A Brief History of Counsels and Leaks
Who remembers Sam Dash? If you were transfixed by the Watergate hearings, the bloodsport initiation of today's drive—by media, you may remember him as the "highly respected Counsel to the Senate Watergate Committee." Sam Dash's name is now iconic, celebrated as a model of a principled lawyer.
When Kenneth Starr was appointed Special Prosecutor in the Monica Lewinsky impeachment, he hired Sam Dash to be his ethics advisor. One reason, according to Starr, was that Sam Dash was such a principled Counsel for the Watergate prosecution. Dash would never, never leak to the press.
Or, as Mr. Starr said on the PBS News Hour:
KENNETH STARR: "Let me say this. Sam Dash is a man of total principle. And I love Sam Dash."
Stanley Kutler, however, recently has revealed that ole principled Sam leaked like the Titanic to the Watergate media. So did the US Attorney, Earl Silbert, and the Senate Watergate Committee itself. So did the passed—over J. Edgar Hoover contingent at the FBI, including J. Edgar Hoover's favorite son—like figure, Mark Felt, aka Deep Throat.

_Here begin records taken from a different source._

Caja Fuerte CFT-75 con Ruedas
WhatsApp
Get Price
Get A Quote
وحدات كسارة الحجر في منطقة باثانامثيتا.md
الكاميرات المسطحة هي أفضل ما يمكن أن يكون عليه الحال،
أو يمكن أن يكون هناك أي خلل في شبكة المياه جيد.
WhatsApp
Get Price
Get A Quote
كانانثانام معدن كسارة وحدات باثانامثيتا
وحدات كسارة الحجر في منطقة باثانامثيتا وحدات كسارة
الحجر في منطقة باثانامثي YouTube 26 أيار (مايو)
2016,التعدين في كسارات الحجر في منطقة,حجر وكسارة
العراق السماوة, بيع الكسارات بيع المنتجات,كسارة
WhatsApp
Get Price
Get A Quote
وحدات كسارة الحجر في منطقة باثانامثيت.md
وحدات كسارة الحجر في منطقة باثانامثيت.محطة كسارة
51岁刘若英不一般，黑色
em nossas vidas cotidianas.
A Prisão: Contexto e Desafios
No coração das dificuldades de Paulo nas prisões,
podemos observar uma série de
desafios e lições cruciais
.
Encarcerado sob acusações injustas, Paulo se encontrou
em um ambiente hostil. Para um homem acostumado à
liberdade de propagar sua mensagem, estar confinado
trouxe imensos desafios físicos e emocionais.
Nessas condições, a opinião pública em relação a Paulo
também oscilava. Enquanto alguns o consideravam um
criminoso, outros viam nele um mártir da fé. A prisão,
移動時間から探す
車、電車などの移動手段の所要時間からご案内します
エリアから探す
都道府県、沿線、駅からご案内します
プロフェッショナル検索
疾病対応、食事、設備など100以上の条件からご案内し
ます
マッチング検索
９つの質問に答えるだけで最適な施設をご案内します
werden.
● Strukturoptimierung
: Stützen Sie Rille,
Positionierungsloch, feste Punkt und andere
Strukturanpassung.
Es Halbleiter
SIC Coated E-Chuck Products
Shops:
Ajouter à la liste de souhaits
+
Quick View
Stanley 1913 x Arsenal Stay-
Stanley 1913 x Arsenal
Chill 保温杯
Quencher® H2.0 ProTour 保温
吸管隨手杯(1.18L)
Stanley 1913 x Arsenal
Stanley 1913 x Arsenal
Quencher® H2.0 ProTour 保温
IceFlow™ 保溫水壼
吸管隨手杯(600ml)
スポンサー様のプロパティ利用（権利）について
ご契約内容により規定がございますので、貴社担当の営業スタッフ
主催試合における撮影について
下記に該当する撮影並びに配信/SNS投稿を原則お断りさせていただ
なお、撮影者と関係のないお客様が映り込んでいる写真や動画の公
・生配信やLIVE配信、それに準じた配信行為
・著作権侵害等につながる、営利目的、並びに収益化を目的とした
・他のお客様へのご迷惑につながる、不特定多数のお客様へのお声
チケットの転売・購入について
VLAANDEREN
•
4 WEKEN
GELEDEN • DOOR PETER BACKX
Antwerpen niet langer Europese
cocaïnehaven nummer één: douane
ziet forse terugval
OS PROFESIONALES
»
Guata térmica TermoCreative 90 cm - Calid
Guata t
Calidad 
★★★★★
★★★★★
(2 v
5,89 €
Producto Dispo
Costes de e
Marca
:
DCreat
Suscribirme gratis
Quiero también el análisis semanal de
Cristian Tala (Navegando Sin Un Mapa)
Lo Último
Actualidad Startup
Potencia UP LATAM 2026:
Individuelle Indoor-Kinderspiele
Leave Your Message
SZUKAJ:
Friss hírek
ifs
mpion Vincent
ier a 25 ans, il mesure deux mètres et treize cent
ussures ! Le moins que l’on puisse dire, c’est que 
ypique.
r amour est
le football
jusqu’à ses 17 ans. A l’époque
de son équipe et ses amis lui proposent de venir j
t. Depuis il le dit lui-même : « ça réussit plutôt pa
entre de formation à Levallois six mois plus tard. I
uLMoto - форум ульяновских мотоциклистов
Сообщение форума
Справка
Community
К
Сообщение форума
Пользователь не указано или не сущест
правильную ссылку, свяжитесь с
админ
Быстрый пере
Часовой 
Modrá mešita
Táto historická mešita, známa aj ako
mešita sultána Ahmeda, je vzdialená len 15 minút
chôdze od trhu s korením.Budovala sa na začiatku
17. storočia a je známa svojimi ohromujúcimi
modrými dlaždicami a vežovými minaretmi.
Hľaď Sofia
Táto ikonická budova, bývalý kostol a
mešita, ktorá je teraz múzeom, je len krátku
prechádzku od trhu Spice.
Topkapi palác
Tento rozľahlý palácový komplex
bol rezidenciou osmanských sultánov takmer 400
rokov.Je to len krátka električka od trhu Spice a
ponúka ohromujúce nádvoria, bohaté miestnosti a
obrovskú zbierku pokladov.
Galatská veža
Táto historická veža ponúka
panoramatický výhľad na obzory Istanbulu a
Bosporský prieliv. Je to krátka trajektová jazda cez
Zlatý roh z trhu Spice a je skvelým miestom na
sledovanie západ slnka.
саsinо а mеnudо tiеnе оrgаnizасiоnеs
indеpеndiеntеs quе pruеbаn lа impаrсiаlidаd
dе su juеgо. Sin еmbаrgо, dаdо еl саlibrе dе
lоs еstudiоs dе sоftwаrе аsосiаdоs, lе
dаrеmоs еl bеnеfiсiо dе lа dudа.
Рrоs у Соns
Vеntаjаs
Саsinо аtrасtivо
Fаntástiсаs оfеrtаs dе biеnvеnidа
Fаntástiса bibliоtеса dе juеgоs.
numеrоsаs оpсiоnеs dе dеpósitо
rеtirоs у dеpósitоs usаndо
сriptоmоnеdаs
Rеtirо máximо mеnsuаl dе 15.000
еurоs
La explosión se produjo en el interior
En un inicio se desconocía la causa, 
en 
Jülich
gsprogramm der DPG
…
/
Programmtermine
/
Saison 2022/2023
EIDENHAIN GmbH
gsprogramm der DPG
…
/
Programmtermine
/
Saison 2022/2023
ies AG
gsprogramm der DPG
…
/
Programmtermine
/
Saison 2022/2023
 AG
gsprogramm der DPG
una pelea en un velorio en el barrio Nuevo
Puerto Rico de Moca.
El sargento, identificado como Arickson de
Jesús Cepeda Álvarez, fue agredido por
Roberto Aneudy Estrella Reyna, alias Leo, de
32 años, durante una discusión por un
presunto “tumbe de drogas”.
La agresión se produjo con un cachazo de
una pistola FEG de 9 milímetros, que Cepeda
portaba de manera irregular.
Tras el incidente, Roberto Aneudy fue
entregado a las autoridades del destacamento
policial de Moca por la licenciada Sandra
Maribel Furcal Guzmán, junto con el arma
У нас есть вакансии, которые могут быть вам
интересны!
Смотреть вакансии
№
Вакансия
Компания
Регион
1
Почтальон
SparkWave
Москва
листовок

Together they brought down Richard Nixon, the most media—hated President ever. Until George W. Bush, that is.
Writes Kutler,
A few years ago, I appeared on a panel with Sam Dash and Fred Thompson, respectively the committee's majority and minority counsels. ... When queried about Deep Throat by the audience, I responded that the question was inconsequential—there were many leakers. Shocked, the questioner turned to Dash and asked if that was true. "Leak?" Dash said; "I leaked all the time. Everybody did."
'Everybody did.'
From May 1973 until Nixon's resignation in August 1974, Special Prosecutors Archibald Cox and Leon Jaworski pursued Watergate through the legal process. They also regularly timed leaks to serve their purpose.
Toward the end, the House Judiciary Committee held its impeachment hearings, and it, too, leaked like a sieve. And let us not forget the White House itself. Leonard Garment, an aide and sometime counsel to the president, regularly met with reporters. His daily calendar is replete with appointments that included the best—known of the Washington press corps.
So what seemed like a spontaneous political drama to the whole country — watching breathlessly on TV — was in fact fully scripted by the media. Every move was known ahead of time.
Old Watergate news? Well, maybe.
Is it just me, or does the Libby prosecution seem suspiciously scripted to you?
Here's a President who is a hated media scapegoat, a conservative being hounded by baying liberals. Here's an accusation by proven liar Joseph C. Wilson, run around the country to cheering liberal groups like Moveon.org. Wilson is aided and abetted by the upper levels of the CIA. Including his wife, Valerie Plame, who demonstrated her Secret Agent tradecraft by wearing dark sunglasses on the cover photo for Vanity Fair.
And here's a Special Prosecutor elevated to near—saintly status by the press — a "prosecutor's prosecutor." (Not like that sleazy Ken Starr).
So the news stories are talking about getting closer and closer to the hated President, day by day.
My question is: could any of those stories be coming from Patrick Fitzgerald?
And is there any law prohibiting prosecutorial misconduct?
And what would it take to investigate such prosecutorial leaks. I mean really investigate, honestly?
Or are there no honest people left?
James Lewis is a frequent contributor.